Segment Start: Document extract

This post originated from an RSS feed registered with Python Buzz
by Richard Jones.
Original Post: PyPI has had some much-needed attention
Feed Title: Richard's stuff
Feed URL: http://mechanicalcat.net/cgi-bin/log?flav=rss
Feed Description: Stuff I'm interested in
PyPI uses the very cool sqlite engine to store the database of package
information. Sqlite is cool because it's so simple to use and
self-contained. Unfortunately, it's not a multi-user database. This means
it locks the database when anyone accesses it. This caused PyPI some
problems because ... well, PyPI is much more popular than I'd
anticipated :)
After some brief analysis, I found:
The RSS feed gets hit about every 30 seconds or so (on average)
Some other PyPI page is hit at around the same frequency
About every third of those other hits is to the browse code, and the
browse code was slow - taking up to 30 seconds to complete a
request
Of course, this is all using averages, so during times of peak requests
(ie. lunchtime in the US ;) then the rates are higher. And the combination
of many requests and slow code result in users seeing "sorry, the database
is locked".
To remedy this, I've:
Cached the RSS feed, so it only rarely has to hit the database
Significantly improved the speed (and accuracy while I was at it) of
the browsing code

Segment End: Document extract
Segment Start: Data excerpt

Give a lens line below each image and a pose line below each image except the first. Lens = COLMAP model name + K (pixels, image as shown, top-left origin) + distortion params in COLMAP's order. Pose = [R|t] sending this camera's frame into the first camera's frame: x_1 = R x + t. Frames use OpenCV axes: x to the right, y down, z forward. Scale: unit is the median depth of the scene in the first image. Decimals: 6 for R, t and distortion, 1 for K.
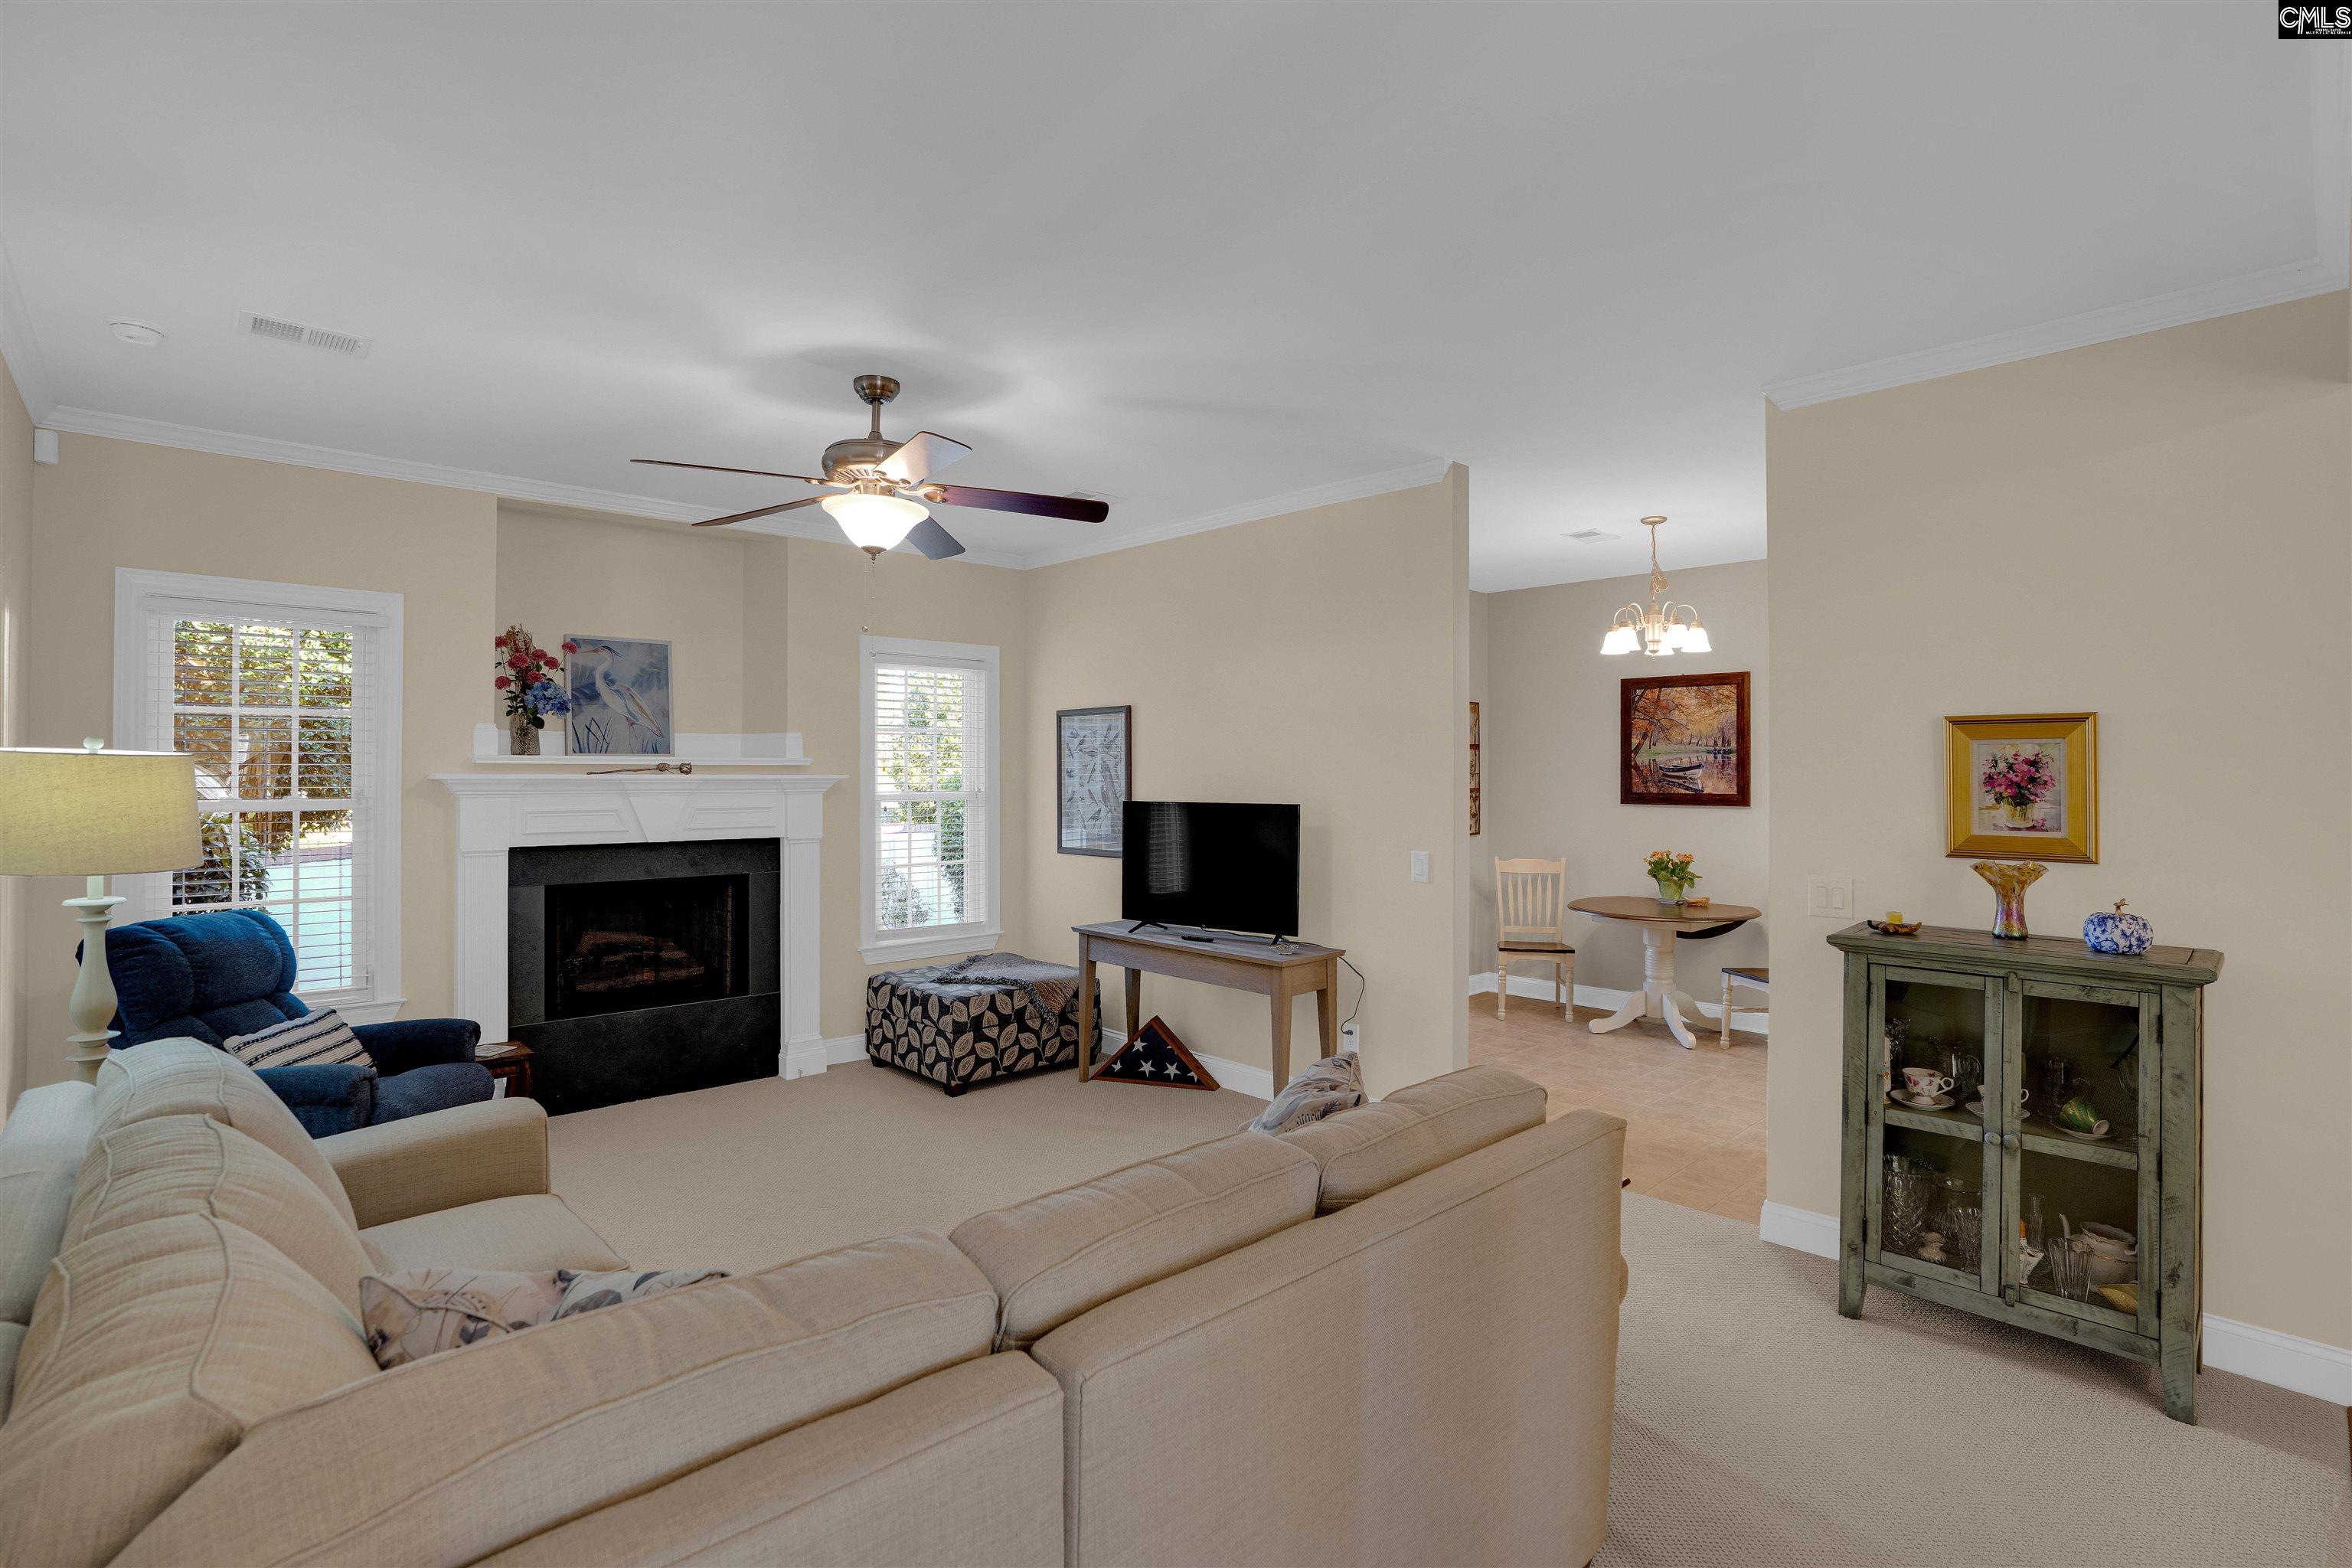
lens RADIAL K [[1131.4, 0, 1172.9], [0, 1131.4, 791.3], [0, 0, 1]] dist [0.000156, 0.000567]
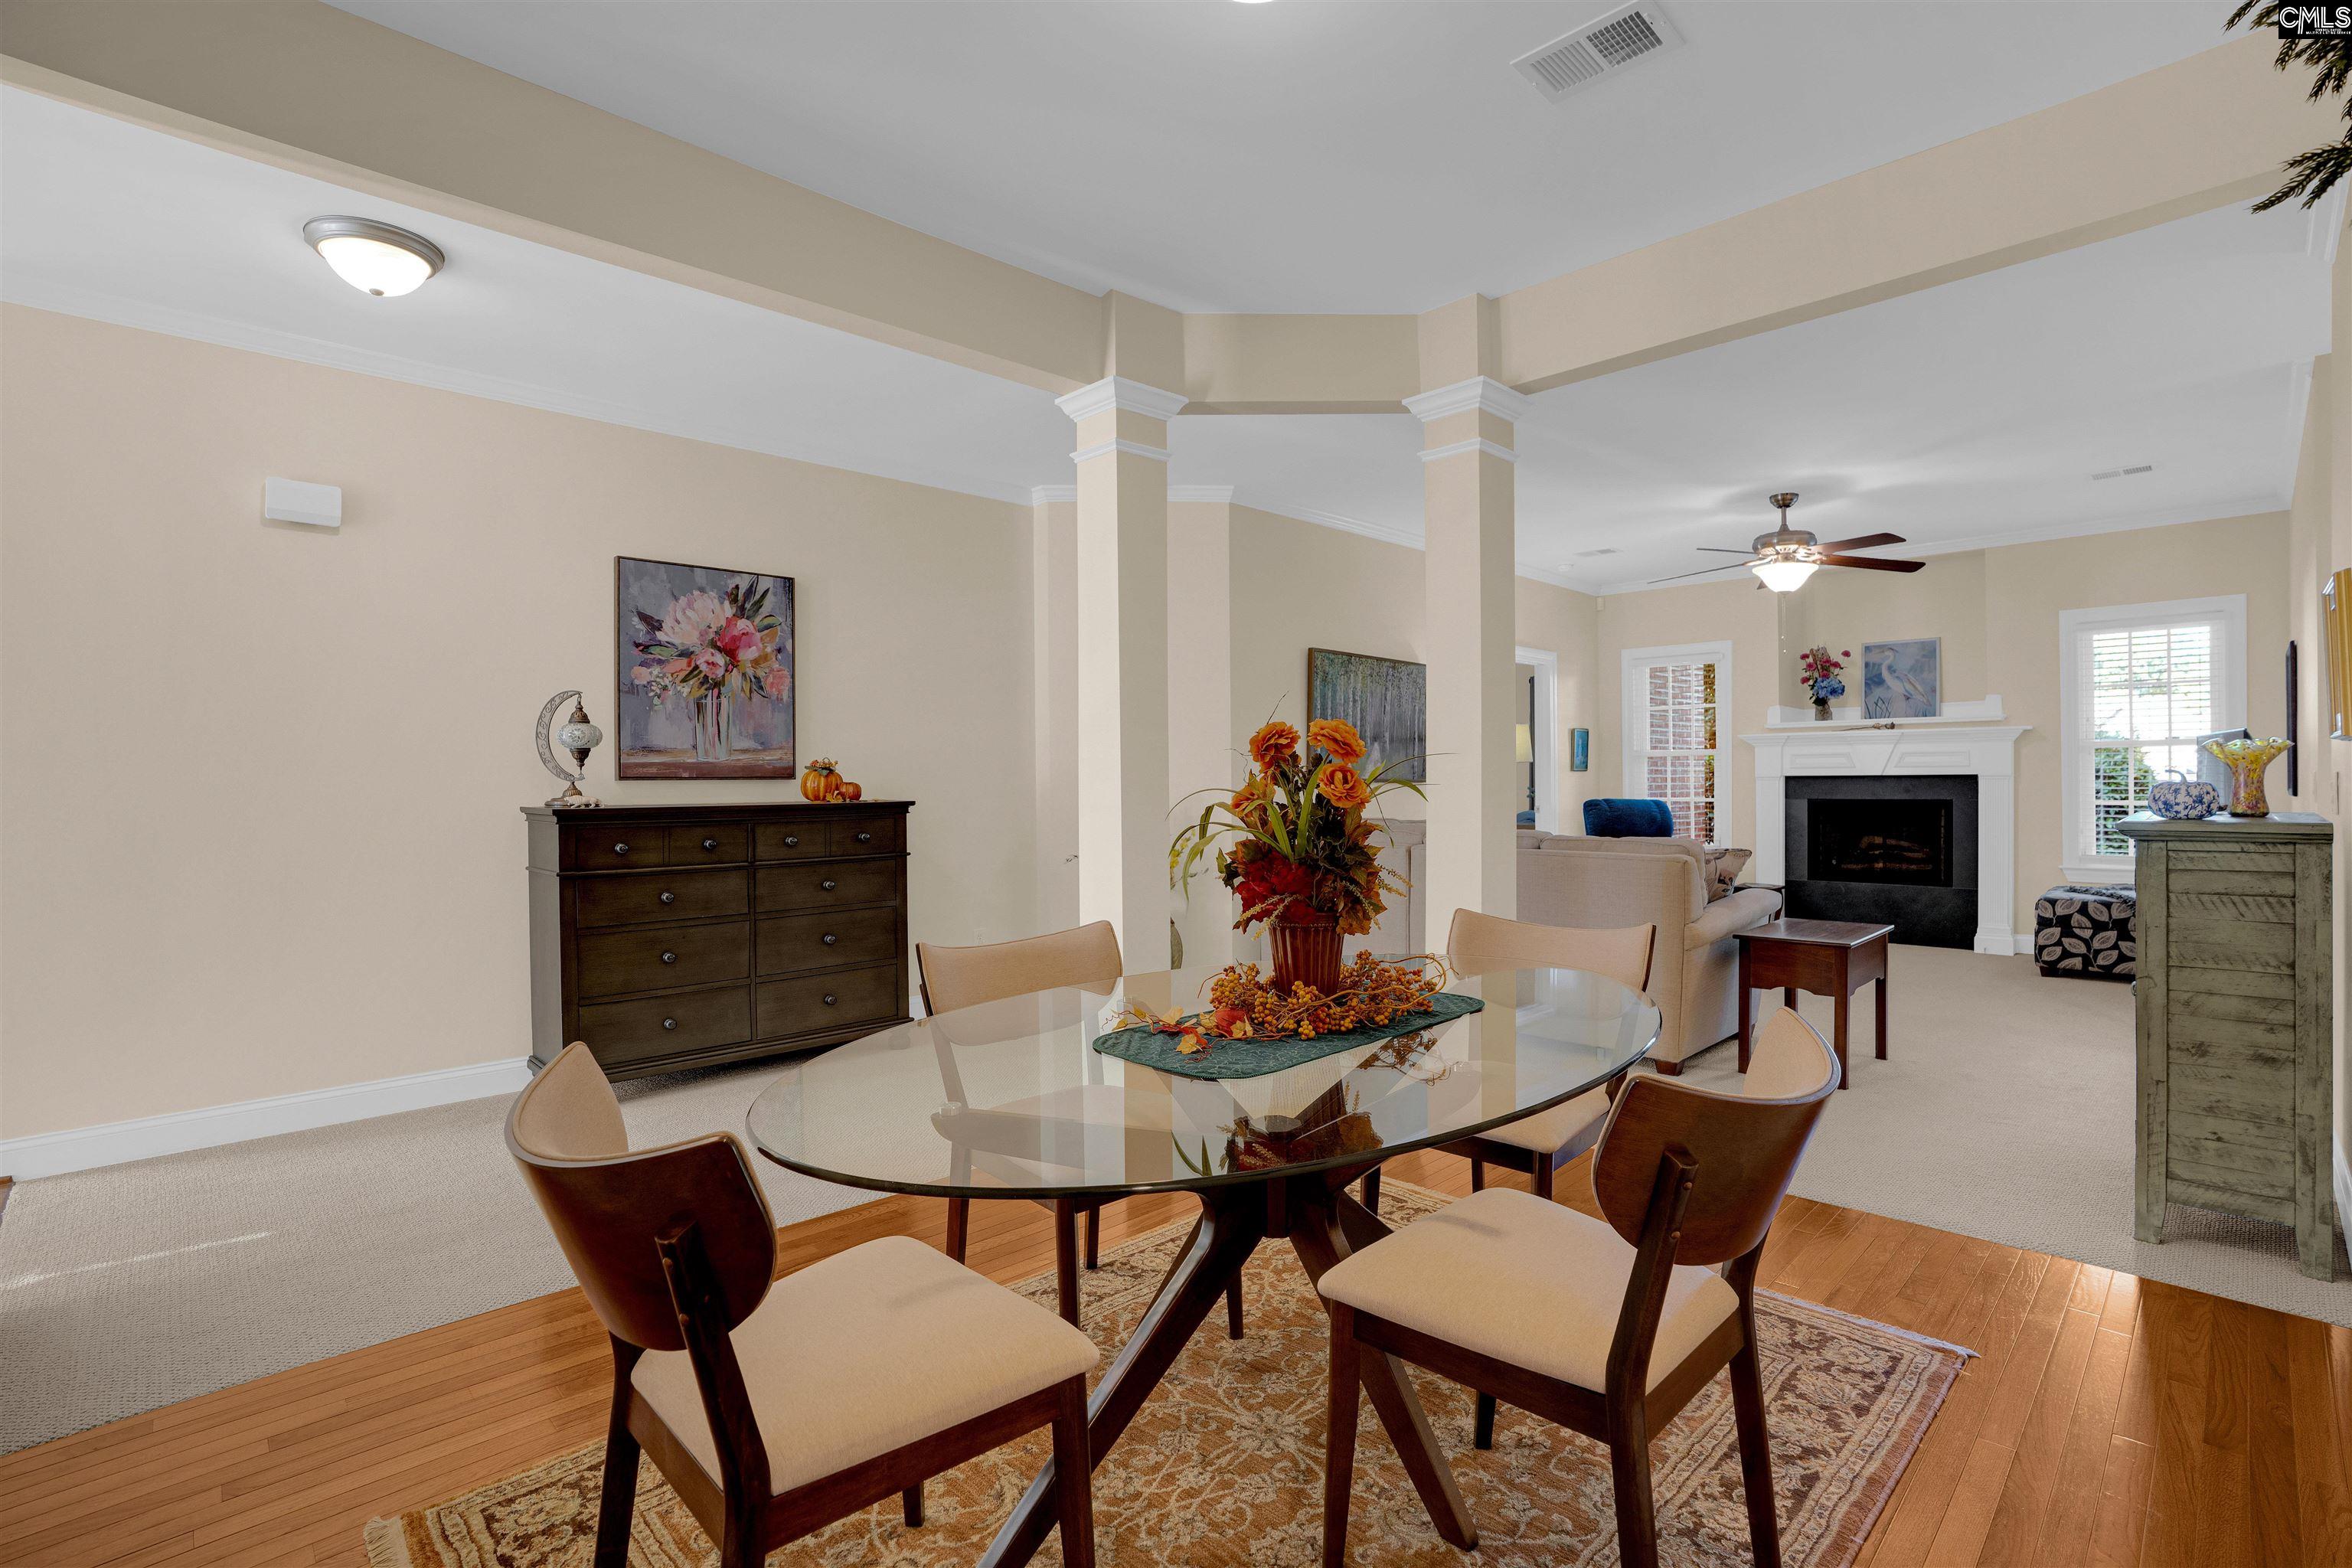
lens RADIAL K [[1131.4, 0, 1172.0], [0, 1131.4, 785.6], [0, 0, 1]] dist [0.000156, 0.000567]
pose [[0.059916, 0.001486, -0.998202, 0.978172], [-0.006408, 0.999979, 0.001104, 0.061529], [0.998183, 0.006331, 0.059925, -0.038162]]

Segment End: Data excerpt

Problem set -
[1] In the PyPI post, repeat the text starting with "This post originated" and going on through "so (on average)".
[2] Rewrite the paragraph of the PyPI post that begins "PyPI uses the very cool sqlite engine" more briefly, keeping its main facts.

Answer set -
[1]
This post originated from an RSS feed registered with Python Buzz
by Richard Jones.
Original Post: PyPI has had some much-needed attention
Feed Title: Richard's stuff
Feed URL: http://mechanicalcat.net/cgi-bin/log?flav=rss
Feed Description: Stuff I'm interested in
PyPI uses the very cool sqlite engine to store the database of package
information. Sqlite is cool because it's so simple to use and
self-contained. Unfortunately, it's not a multi-user database. This means
it locks the database when anyone accesses it. This caused PyPI some
problems because ... well, PyPI is much more popular than I'd
anticipated :)
After some brief analysis, I found:
The RSS feed gets hit about every 30 seconds or so (on average)

[2] PyPI stores its package database in sqlite, which is simple and self-contained but not multi-user. It locks the database whenever anyone accesses it, and PyPI's greater-than-expected popularity made that a problem.